/---

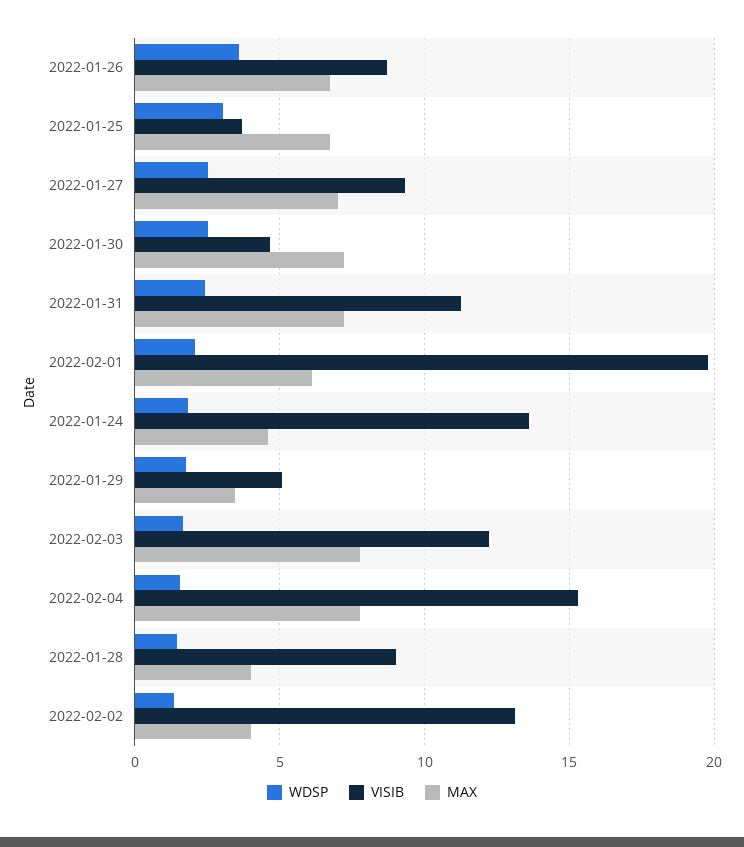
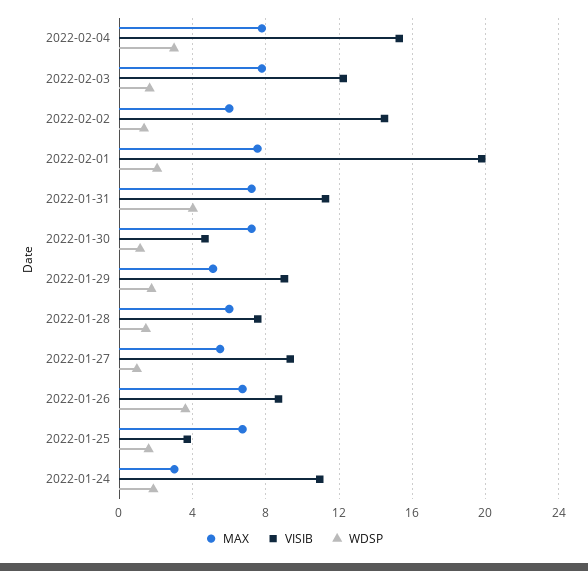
  {
    "WDSP": {
      "2022-01-26": 3.5,
-     "2022-01-25": 3,
+     "2022-01-25": 1.5,
-     "2022-01-27": 2.5,
+     "2022-01-27": 1,
-     "2022-01-30": 2.5,
+     "2022-01-30": 1,
-     "2022-01-31": 2.5,
+     "2022-01-31": 4,
      "2022-02-01": 2,
      "2022-01-24": 2,
      "2022-01-29": 2,
      "2022-02-03": 1.5,
-     "2022-02-04": 1.5,
+     "2022-02-04": 3,
      "2022-01-28": 1.5,
      "2022-02-02": 1.5
    },
    "VISIB": {
      "2022-01-26": 8.5,
      "2022-01-25": 3.5,
      "2022-01-27": 9.5,
      "2022-01-30": 4.5,
      "2022-01-31": 11.5,
      "2022-02-01": 20,
-     "2022-01-24": 13.5,
+     "2022-01-24": 11,
-     "2022-01-29": 5,
+     "2022-01-29": 9,
      "2022-02-03": 12,
      "2022-02-04": 15.5,
-     "2022-01-28": 9,
+     "2022-01-28": 7.5,
-     "2022-02-02": 13
+     "2022-02-02": 14.5
    },
    "MAX": {
      "2022-01-26": 6.5,
      "2022-01-25": 6.5,
-     "2022-01-27": 7,
+     "2022-01-27": 5.5,
      "2022-01-30": 7,
      "2022-01-31": 7,
-     "2022-02-01": 6,
+     "2022-02-01": 7.5,
-     "2022-01-24": 4.5,
+     "2022-01-24": 3,
-     "2022-01-29": 3.5,
+     "2022-01-29": 5,
      "2022-02-03": 8,
      "2022-02-04": 8,
-     "2022-01-28": 4,
+     "2022-01-28": 6,
-     "2022-02-02": 4
+     "2022-02-02": 6
    }
  }

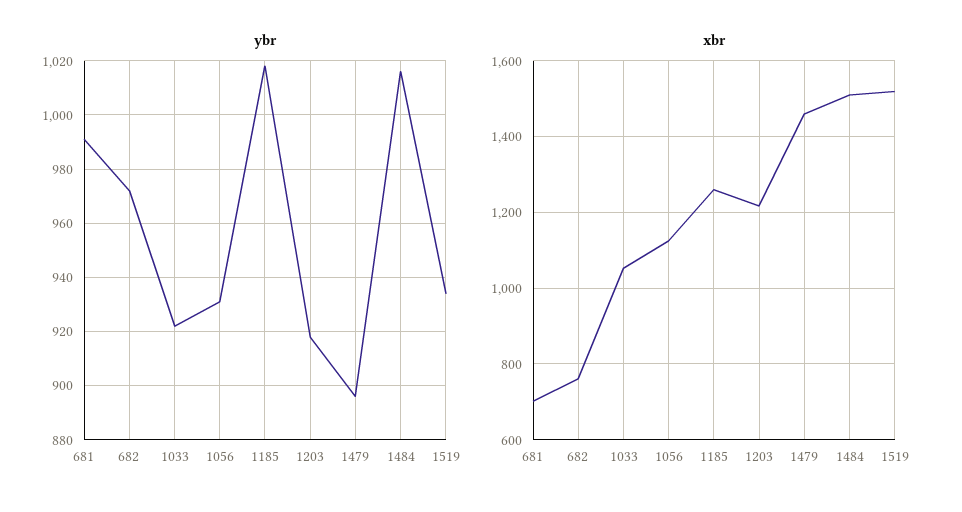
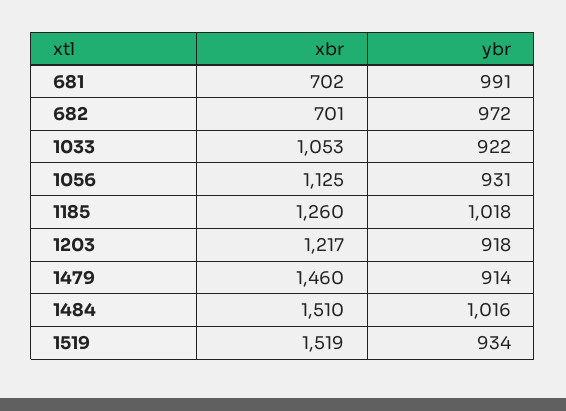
  {
    "ybr": {
      "681": 991,
      "682": 972,
      "1033": 922,
      "1056": 931,
      "1185": 1018,
      "1203": 918,
-     "1479": 895,
+     "1479": 914,
      "1484": 1016,
      "1519": 934
    },
    "xbr": {
      "681": 702,
-     "682": 760,
+     "682": 701,
      "1033": 1053,
      "1056": 1125,
      "1185": 1260,
      "1203": 1217,
      "1479": 1460,
      "1484": 1510,
      "1519": 1519
    }
  }

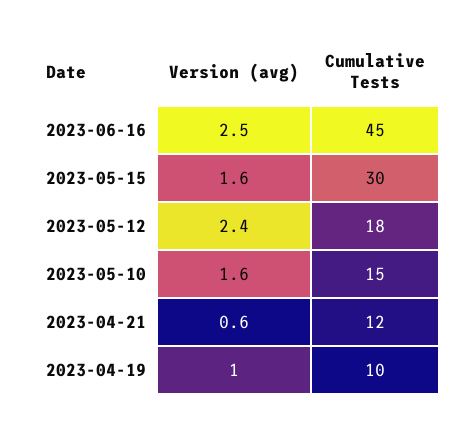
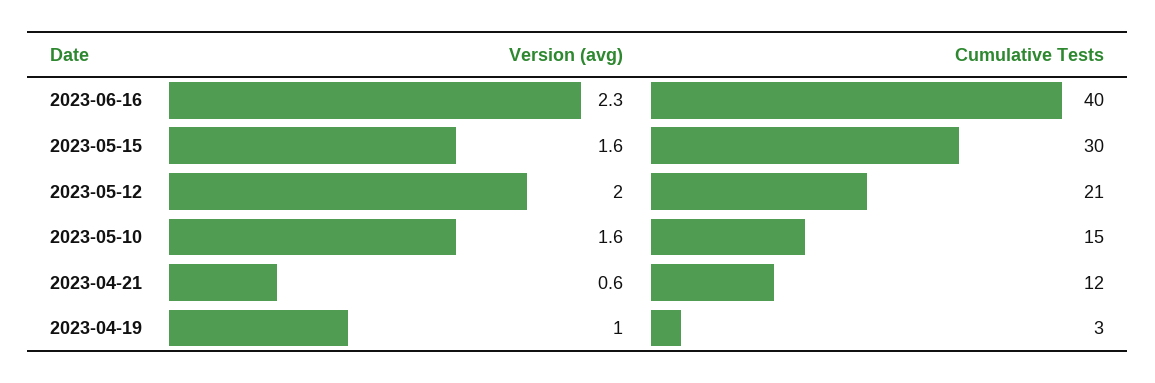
  {
    "Version (avg)": {
-     "2023-06-16": 2.5,
+     "2023-06-16": 2.3,
      "2023-05-15": 1.6,
-     "2023-05-12": 2.4,
+     "2023-05-12": 2,
      "2023-05-10": 1.6,
      "2023-04-21": 0.6,
      "2023-04-19": 1
    },
    "Cumulative Tests": {
-     "2023-06-16": 45,
+     "2023-06-16": 40,
      "2023-05-15": 30,
-     "2023-05-12": 18,
+     "2023-05-12": 21,
      "2023-05-10": 15,
      "2023-04-21": 12,
-     "2023-04-19": 10
+     "2023-04-19": 3
    }
  }

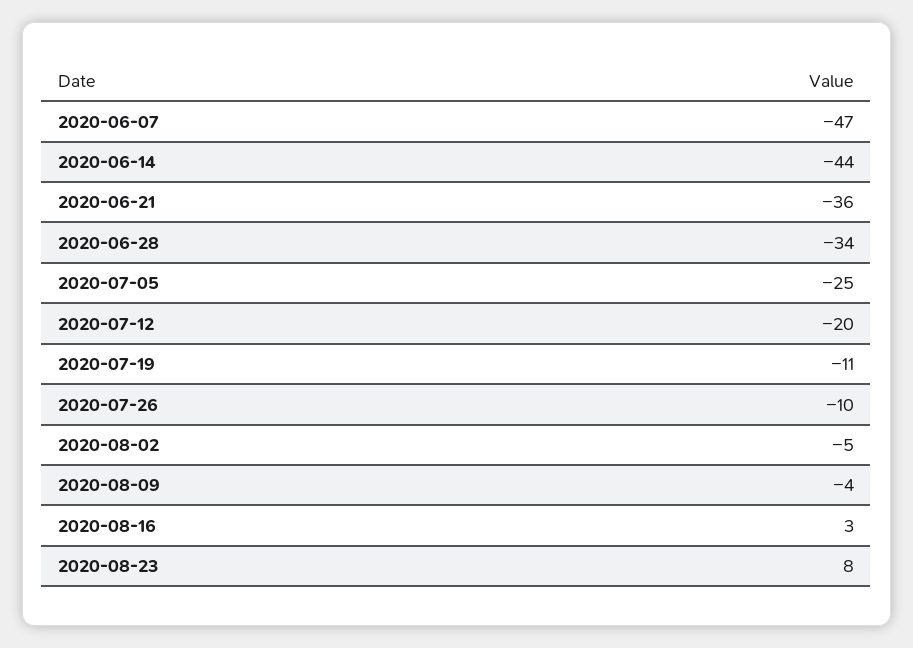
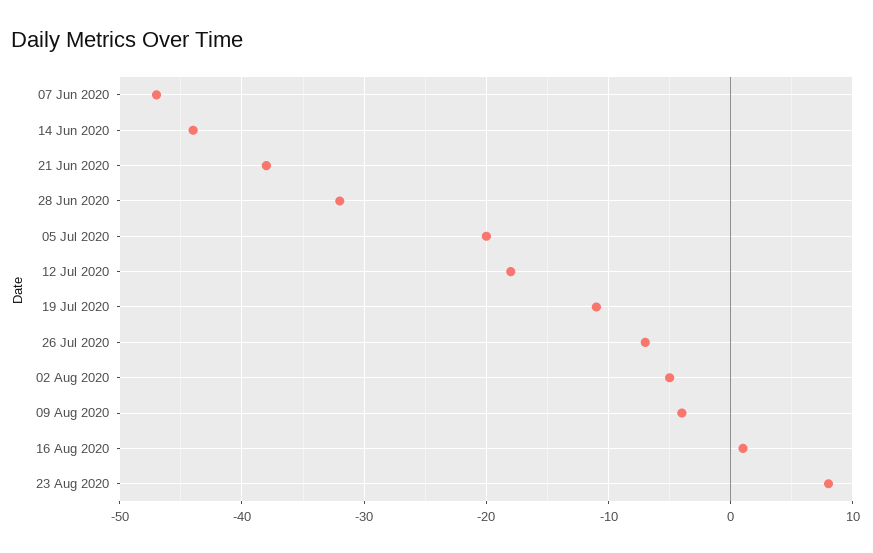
  {
    "2020-06-07": -47,
    "2020-06-14": -44,
-   "2020-06-21": -36,
+   "2020-06-21": -38,
-   "2020-06-28": -34,
+   "2020-06-28": -32,
-   "2020-07-05": -25,
+   "2020-07-05": -20,
-   "2020-07-12": -20,
+   "2020-07-12": -18,
    "2020-07-19": -11,
-   "2020-07-26": -10,
+   "2020-07-26": -7,
    "2020-08-02": -5,
    "2020-08-09": -4,
-   "2020-08-16": 3,
+   "2020-08-16": 1,
    "2020-08-23": 8
  }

\---

**To do**
Without the pictures, copy all of the entries exactly as they appear.

**Solved problem**
  {
    "WDSP": {
      "2022-01-26": 3.5,
-     "2022-01-25": 3,
+     "2022-01-25": 1.5,
-     "2022-01-27": 2.5,
+     "2022-01-27": 1,
-     "2022-01-30": 2.5,
+     "2022-01-30": 1,
-     "2022-01-31": 2.5,
+     "2022-01-31": 4,
      "2022-02-01": 2,
      "2022-01-24": 2,
      "2022-01-29": 2,
      "2022-02-03": 1.5,
-     "2022-02-04": 1.5,
+     "2022-02-04": 3,
      "2022-01-28": 1.5,
      "2022-02-02": 1.5
    },
    "VISIB": {
      "2022-01-26": 8.5,
      "2022-01-25": 3.5,
      "2022-01-27": 9.5,
      "2022-01-30": 4.5,
      "2022-01-31": 11.5,
      "2022-02-01": 20,
-     "2022-01-24": 13.5,
+     "2022-01-24": 11,
-     "2022-01-29": 5,
+     "2022-01-29": 9,
      "2022-02-03": 12,
      "2022-02-04": 15.5,
-     "2022-01-28": 9,
+     "2022-01-28": 7.5,
-     "2022-02-02": 13
+     "2022-02-02": 14.5
    },
    "MAX": {
      "2022-01-26": 6.5,
      "2022-01-25": 6.5,
-     "2022-01-27": 7,
+     "2022-01-27": 5.5,
      "2022-01-30": 7,
      "2022-01-31": 7,
-     "2022-02-01": 6,
+     "2022-02-01": 7.5,
-     "2022-01-24": 4.5,
+     "2022-01-24": 3,
-     "2022-01-29": 3.5,
+     "2022-01-29": 5,
      "2022-02-03": 8,
      "2022-02-04": 8,
-     "2022-01-28": 4,
+     "2022-01-28": 6,
-     "2022-02-02": 4
+     "2022-02-02": 6
    }
  }

  {
    "ybr": {
      "681": 991,
      "682": 972,
      "1033": 922,
      "1056": 931,
      "1185": 1018,
      "1203": 918,
-     "1479": 895,
+     "1479": 914,
      "1484": 1016,
      "1519": 934
    },
    "xbr": {
      "681": 702,
-     "682": 760,
+     "682": 701,
      "1033": 1053,
      "1056": 1125,
      "1185": 1260,
      "1203": 1217,
      "1479": 1460,
      "1484": 1510,
      "1519": 1519
    }
  }

  {
    "Version (avg)": {
-     "2023-06-16": 2.5,
+     "2023-06-16": 2.3,
      "2023-05-15": 1.6,
-     "2023-05-12": 2.4,
+     "2023-05-12": 2,
      "2023-05-10": 1.6,
      "2023-04-21": 0.6,
      "2023-04-19": 1
    },
    "Cumulative Tests": {
-     "2023-06-16": 45,
+     "2023-06-16": 40,
      "2023-05-15": 30,
-     "2023-05-12": 18,
+     "2023-05-12": 21,
      "2023-05-10": 15,
      "2023-04-21": 12,
-     "2023-04-19": 10
+     "2023-04-19": 3
    }
  }

  {
    "2020-06-07": -47,
    "2020-06-14": -44,
-   "2020-06-21": -36,
+   "2020-06-21": -38,
-   "2020-06-28": -34,
+   "2020-06-28": -32,
-   "2020-07-05": -25,
+   "2020-07-05": -20,
-   "2020-07-12": -20,
+   "2020-07-12": -18,
    "2020-07-19": -11,
-   "2020-07-26": -10,
+   "2020-07-26": -7,
    "2020-08-02": -5,
    "2020-08-09": -4,
-   "2020-08-16": 3,
+   "2020-08-16": 1,
    "2020-08-23": 8
  }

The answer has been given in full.